Walker, had an initial concussion, three months later a second MTBI, and then a year later had a third concussion as a result of a hit to the head and his head subsequently hitting the ice.

Stillings had three MTBIs in a 15-month span.

All four students, now in Grade 11, had their lives turned upside down by concussions, and experienced personality and emotional symptoms. Their athletic lives came to a grinding halt.

Dunbar was a multi-sport athlete — downhill skiing, basketball, volleyball, badminton, track and field, rugby, handball and shooting.

She has returned to shooting but has found her slow recovery hard to deal with. Before the accident, here shooting scores were 369 out of 400. Since her accident, she has slowly regained her shooting abilities, but her competitive score at the Canada Winter Games Trial was 342, and she was eliminated from the Alberta Team by one point.

As she regains her health, she hopes to slowly reintegrate her other athletic endeavours.

Miner has returned to sports, having played volleyball at Lindsay Thurber. He is not sure if he will return to basketball this year but knows that hockey is no longer an option.

Walker and Stillings will most likely never return to contact sports.

All four have found the healing process for a concussion runs contrary to any other injury they have experienced.

“I’ve dislocated two ribs, broken both my wrists, broke two toes, I have partly torn my ACL in my right knee. I have dislocated my knee cap in my left knee, I have partially torn my achilles tendon on my right ankle,” said Miner. “My concussions would definitely be the worst injuries I have had in my life.”

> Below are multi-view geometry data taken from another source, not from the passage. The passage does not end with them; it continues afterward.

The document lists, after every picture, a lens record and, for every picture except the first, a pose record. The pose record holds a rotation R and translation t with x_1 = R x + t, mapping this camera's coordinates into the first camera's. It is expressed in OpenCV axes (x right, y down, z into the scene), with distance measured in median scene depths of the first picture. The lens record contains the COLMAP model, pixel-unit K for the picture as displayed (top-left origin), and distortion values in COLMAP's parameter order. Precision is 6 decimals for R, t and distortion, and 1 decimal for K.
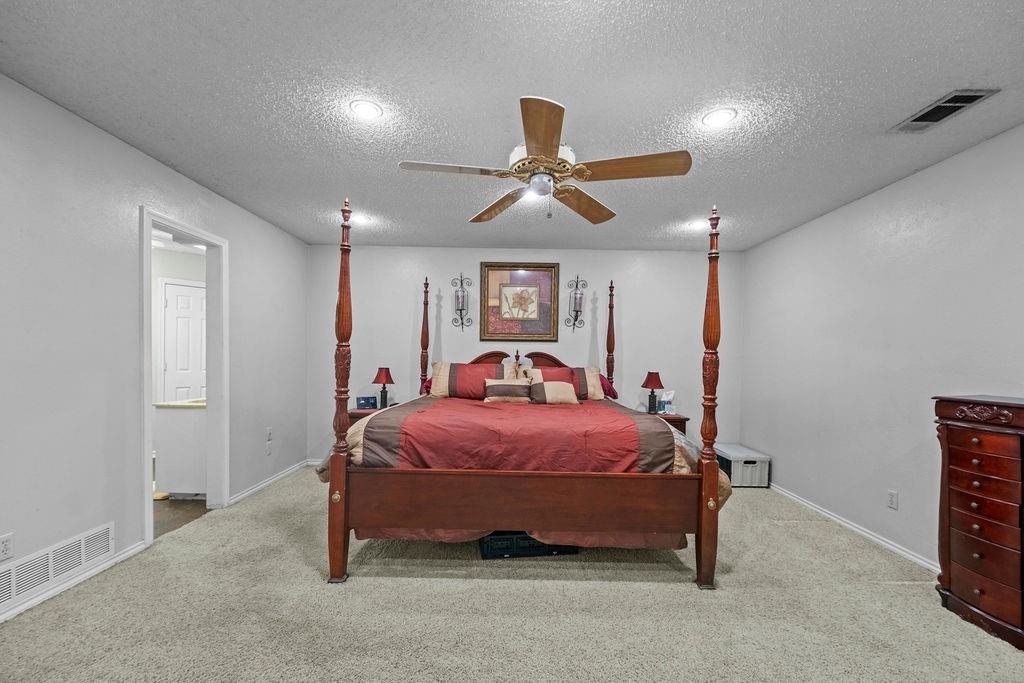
lens RADIAL K [[409.1, 0, 517.7], [0, 409.1, 355.1], [0, 0, 1]] dist [-0.002965, -0.000342]
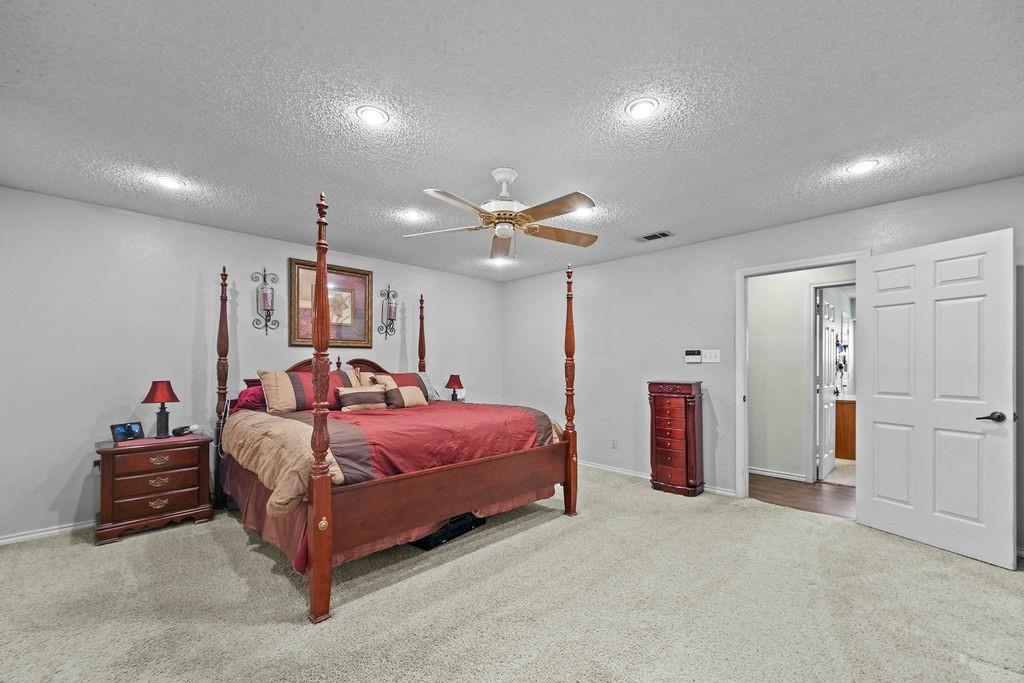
lens RADIAL K [[409.2, 0, 509.5], [0, 409.2, 353.4], [0, 0, 1]] dist [-0.000514, -0.000119]
pose [[0.717566, 0.003055, 0.696484, -0.523082], [0.006130, 0.999924, -0.010702, -0.010178], [-0.696463, 0.011949, 0.717493, 0.044833]]
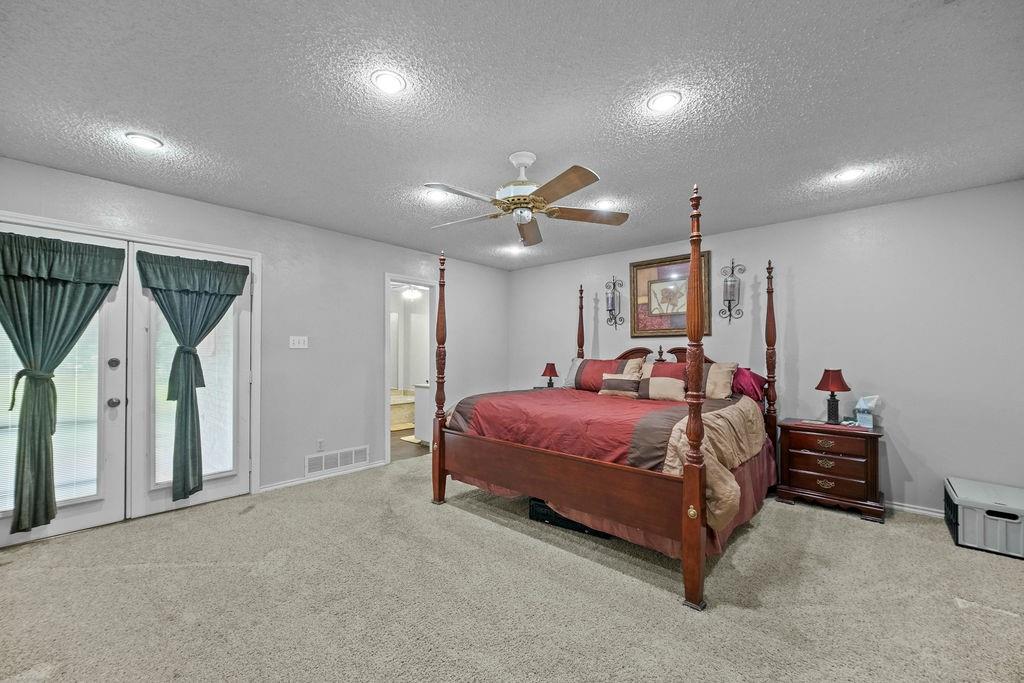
lens RADIAL K [[405.3, 0, 517.6], [0, 405.3, 339.3], [0, 0, 1]] dist [-0.001191, -0.000177]
pose [[0.746983, -0.038007, -0.663756, 0.540836], [0.015082, 0.999076, -0.040235, 0.008582], [0.664672, 0.020044, 0.746866, 0.045485]]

“It is a lot worse,” said Walker. “Other injuries you can kind of heal it and go to school still. You can kind of work past it and it heals quicker. With concussions, it doesn’t really go away soon at all, it kind of lingers. With the brain, it doesn’t think right and your personality changes a bit.”

All four have similar advice for any young athlete who has suffers a MTBI.

“Don’t rush back to something that could damage or cause more injury to your concussion,” said Walker. “I tried to go back and it really didn’t work. They should have time to just to heal.”

“Do not push your injury too far,” agreed Dunbar. “Because if you do, you pay for it the next day or even a week. You feel fine doing it but you are not 100 per cent back to normal so you will pay for it afterwards.”

Stillings feels that he was not honest with himself or his parents.

“You have to remember that the only way I knew how to burn off feeling antsy or unhealthy was to go exercise, walk around or do push-ups, which I did. The worst person for me was myself. I was trying to push through it. I was trying to pretend I was normal even though deep down inside I knew something wasn’t right. You need to acknowledge the injury. Eventually I couldn’t even get out of bed.”

All four students have had tremendous help along the way.

Research has also found that Sertraline, a drug normally used for depression or anxiety, can help alleviate some post-concussion symptoms.

All four have taken a positive approach to their recovery.

“It was a long journey,” explained Miner. “I feel like I am stronger for it. It was definitely not worthwhile that it happened, but it kind of showed me that I am a lot stronger than I thought.”

“It sounds crazy but I have changed as a person,” elaborated Stillings. “I am honestly kind of grateful for it. You realize what is important and what life is about.”

Doug Rowe is a local freelance writer and teacher who is recovering from his own concussive incidents.